Stable carbon isotopes of dissolved inorganic carbon in the Western North Pacific Ocean: Proxy for water mixing and dynamics

Abstract

The uptake of atmospheric CO2 and the cycle of dissolved inorganic carbon (DIC) in the ocean are the major mechanisms and pathways controlling global climate change and carbon cycling. The stable carbon isotope (δ13C) of DIC, therefore, provides an important tracer for processes such as air-sea exchange, photosynthesis, and water dynamics in the ocean. Here, we present new δ13C-DIC data on water samples collected from a north-south transect (13°N–40°N, 150°E) in the western North Pacific (NP) Ocean in November 2019 and compare the results with those previously reported for similar transects (149.3°E) during WOCE and CLIVAR projects over the past three decades.
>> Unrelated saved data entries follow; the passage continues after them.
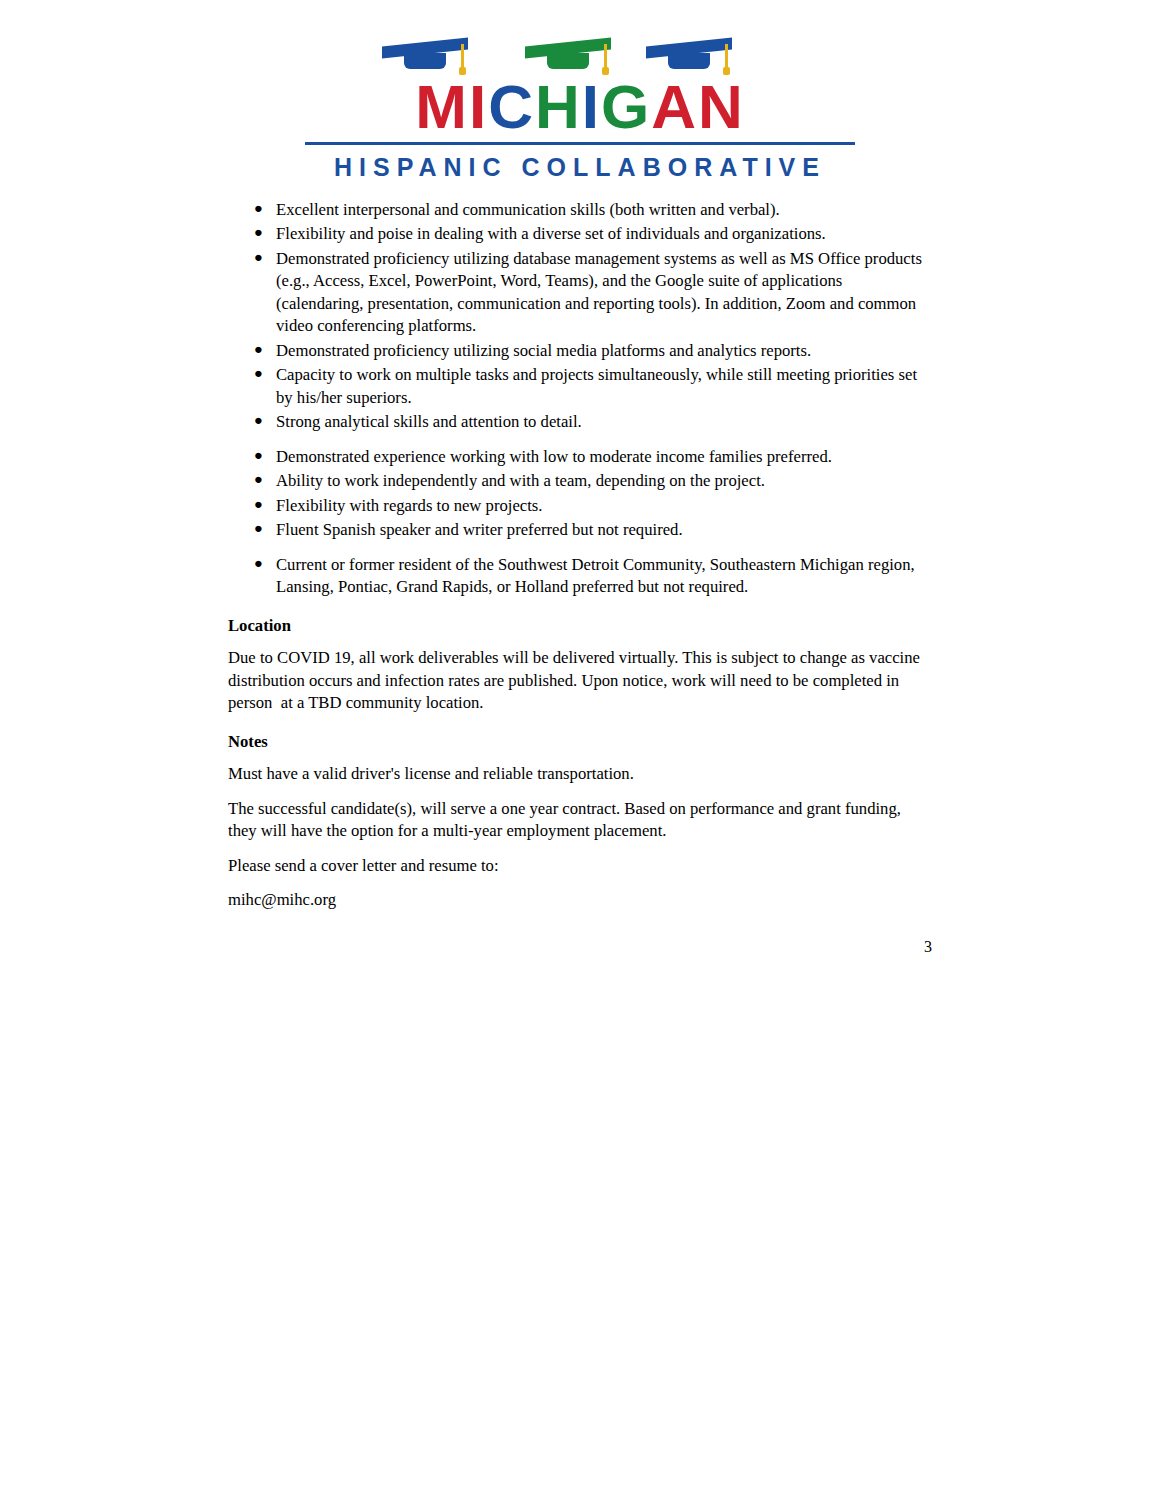MICHIGAN
HISPANIC COLLABORATIVE
Excellent interpersonal and communication skills (both written and verbal).
Flexibility and poise in dealing with a diverse set of individuals and organizations.
Demonstrated proficiency utilizing database management systems as well as MS Office products (e.g., Access, Excel, PowerPoint, Word, Teams), and the Google suite of applications (calendaring, presentation, communication and reporting tools). In addition, Zoom and common video conferencing platforms.
Demonstrated proficiency utilizing social media platforms and analytics reports.
Capacity to work on multiple tasks and projects simultaneously, while still meeting priorities set by his/her superiors.
Strong analytical skills and attention to detail.
Demonstrated experience working with low to moderate income families preferred.
Ability to work independently and with a team, depending on the project.
Flexibility with regards to new projects.
Fluent Spanish speaker and writer preferred but not required.
Current or former resident of the Southwest Detroit Community, Southeastern Michigan region, Lansing, Pontiac, Grand Rapids, or Holland preferred but not required.
Location
Due to COVID 19, all work deliverables will be delivered virtually. This is subject to change as vaccine distribution occurs and infection rates are published. Upon notice, work will need to be completed in person at a TBD community location.
Notes
Must have a valid driver's license and reliable transportation.
The successful candidate(s), will serve a one year contract. Based on performance and grant funding, they will have the option for a multi-year employment placement.
Please send a cover letter and resume to:
mihc@mihc.org
3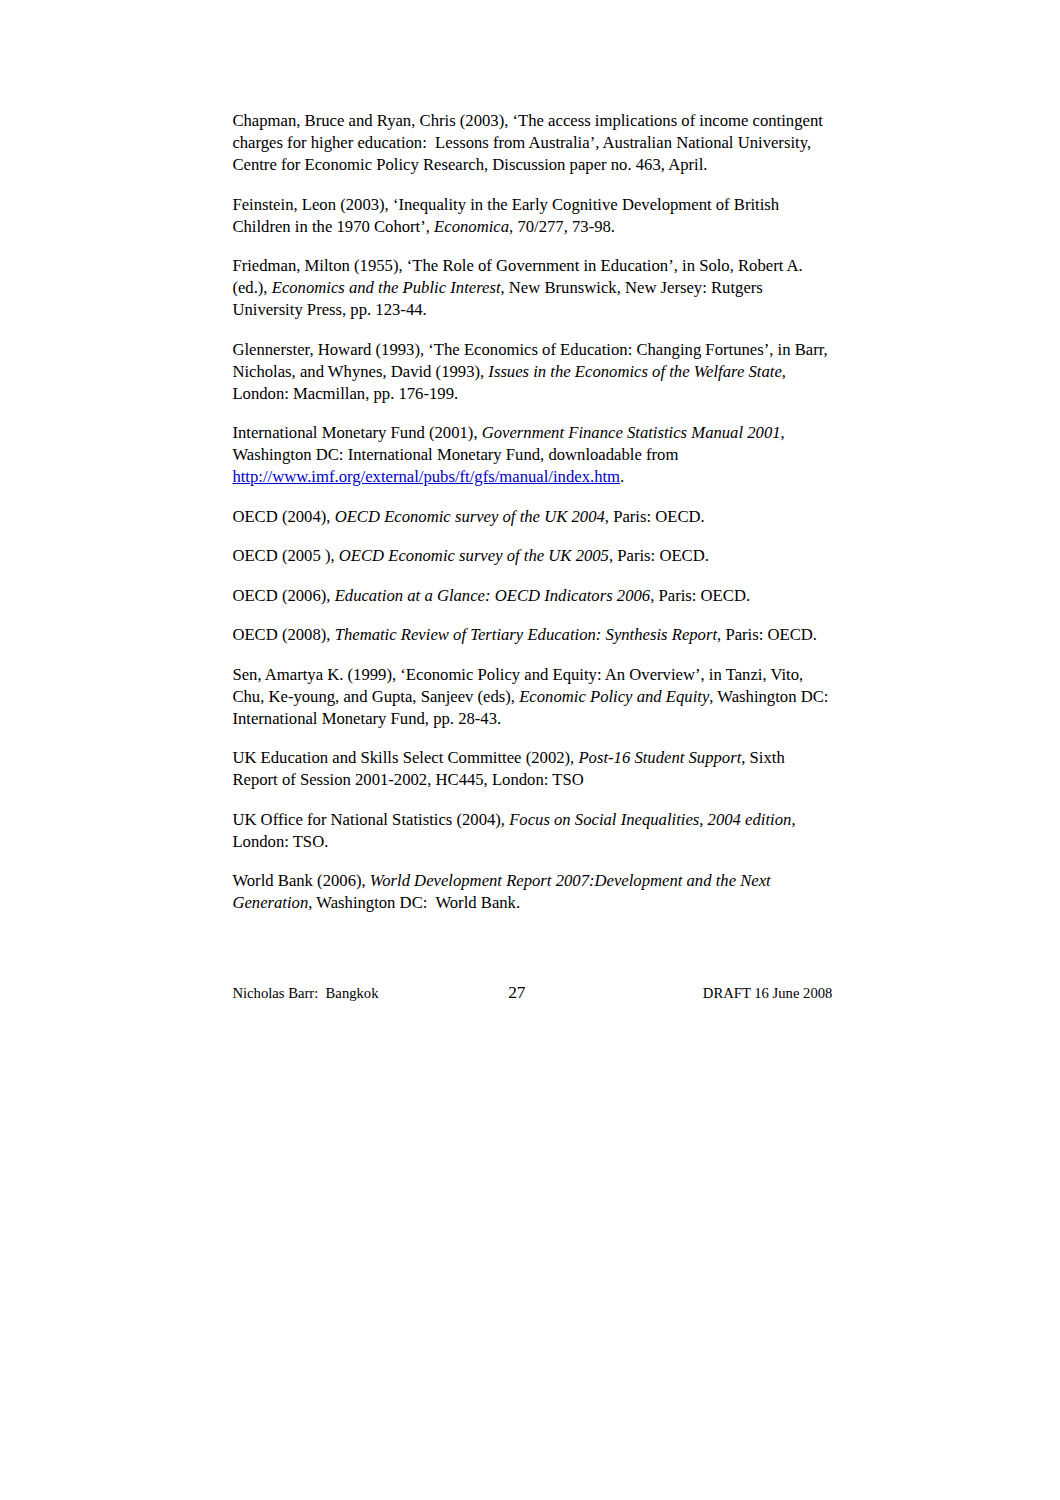Chapman, Bruce and Ryan, Chris (2003), ‘The access implications of income contingent charges for higher education: Lessons from Australia’, Australian National University, Centre for Economic Policy Research, Discussion paper no. 463, April.
Feinstein, Leon (2003), ‘Inequality in the Early Cognitive Development of British Children in the 1970 Cohort’, Economica, 70/277, 73-98.
Friedman, Milton (1955), ‘The Role of Government in Education’, in Solo, Robert A. (ed.), Economics and the Public Interest, New Brunswick, New Jersey: Rutgers University Press, pp. 123-44.
Glennerster, Howard (1993), ‘The Economics of Education: Changing Fortunes’, in Barr, Nicholas, and Whynes, David (1993), Issues in the Economics of the Welfare State, London: Macmillan, pp. 176-199.
International Monetary Fund (2001), Government Finance Statistics Manual 2001, Washington DC: International Monetary Fund, downloadable from http://www.imf.org/external/pubs/ft/gfs/manual/index.htm.
OECD (2004), OECD Economic survey of the UK 2004, Paris: OECD.
OECD (2005 ), OECD Economic survey of the UK 2005, Paris: OECD.
OECD (2006), Education at a Glance: OECD Indicators 2006, Paris: OECD.
OECD (2008), Thematic Review of Tertiary Education: Synthesis Report, Paris: OECD.
Sen, Amartya K. (1999), ‘Economic Policy and Equity: An Overview’, in Tanzi, Vito, Chu, Ke-young, and Gupta, Sanjeev (eds), Economic Policy and Equity, Washington DC: International Monetary Fund, pp. 28-43.
UK Education and Skills Select Committee (2002), Post-16 Student Support, Sixth Report of Session 2001-2002, HC445, London: TSO
UK Office for National Statistics (2004), Focus on Social Inequalities, 2004 edition, London: TSO.
World Bank (2006), World Development Report 2007:Development and the Next Generation, Washington DC: World Bank.
Nicholas Barr: Bangkok 27 DRAFT 16 June 2008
The values of δ13C-DIC, ranging from -0.83‰ to 0.86‰, were higher in the surface waters and decreased with depth. The high δ13C-DIC values in the surface waters were influenced primarily by isotopic fractionation during air-sea exchange and photosynthesis. With depth, the movement of different water masses and mixing, as well as bathypelagic respiration in the dark water of the ocean, all play important roles in influencing the distribution and isotopic signatures of δ13C-DIC in the western NP Ocean. The δ13C-DIC values of the 0–200 m water layer varied from -0.17‰ to 0.86‰, with lower values at high latitudes, affected by the low δ13C-DIC values carried by the Oyashio Current to the Kuroshio Extension (KE) region. A downward trend was present in the δ13C-DIC signature from north to south in the North Pacific Intermediate Water (NPIW) and Pacific Deep Water (PDW) in the western NP, which reflected the remineralization of organic matter with a horizontal transport of NPIW and PDW. We found a strong 13C Suess Effect in the upper 2,000 m in the western NP Ocean, and δ13C-DIC at the surface (<50 m) has decreased by 0.60‰-0.85‰ since 1993. The mean δ13C-DIC change in the surface ocean was estimated at 0.28‰ per decade between 1993 and 2019. The air-sea exchange and water mixing in the study area may have accelerated the absorption of anthropogenic CO2 in recent years, which likely caused a slightly faster rate of decrease in the δ13C-DIC from 2005–2019 than that observed from 1993–2005.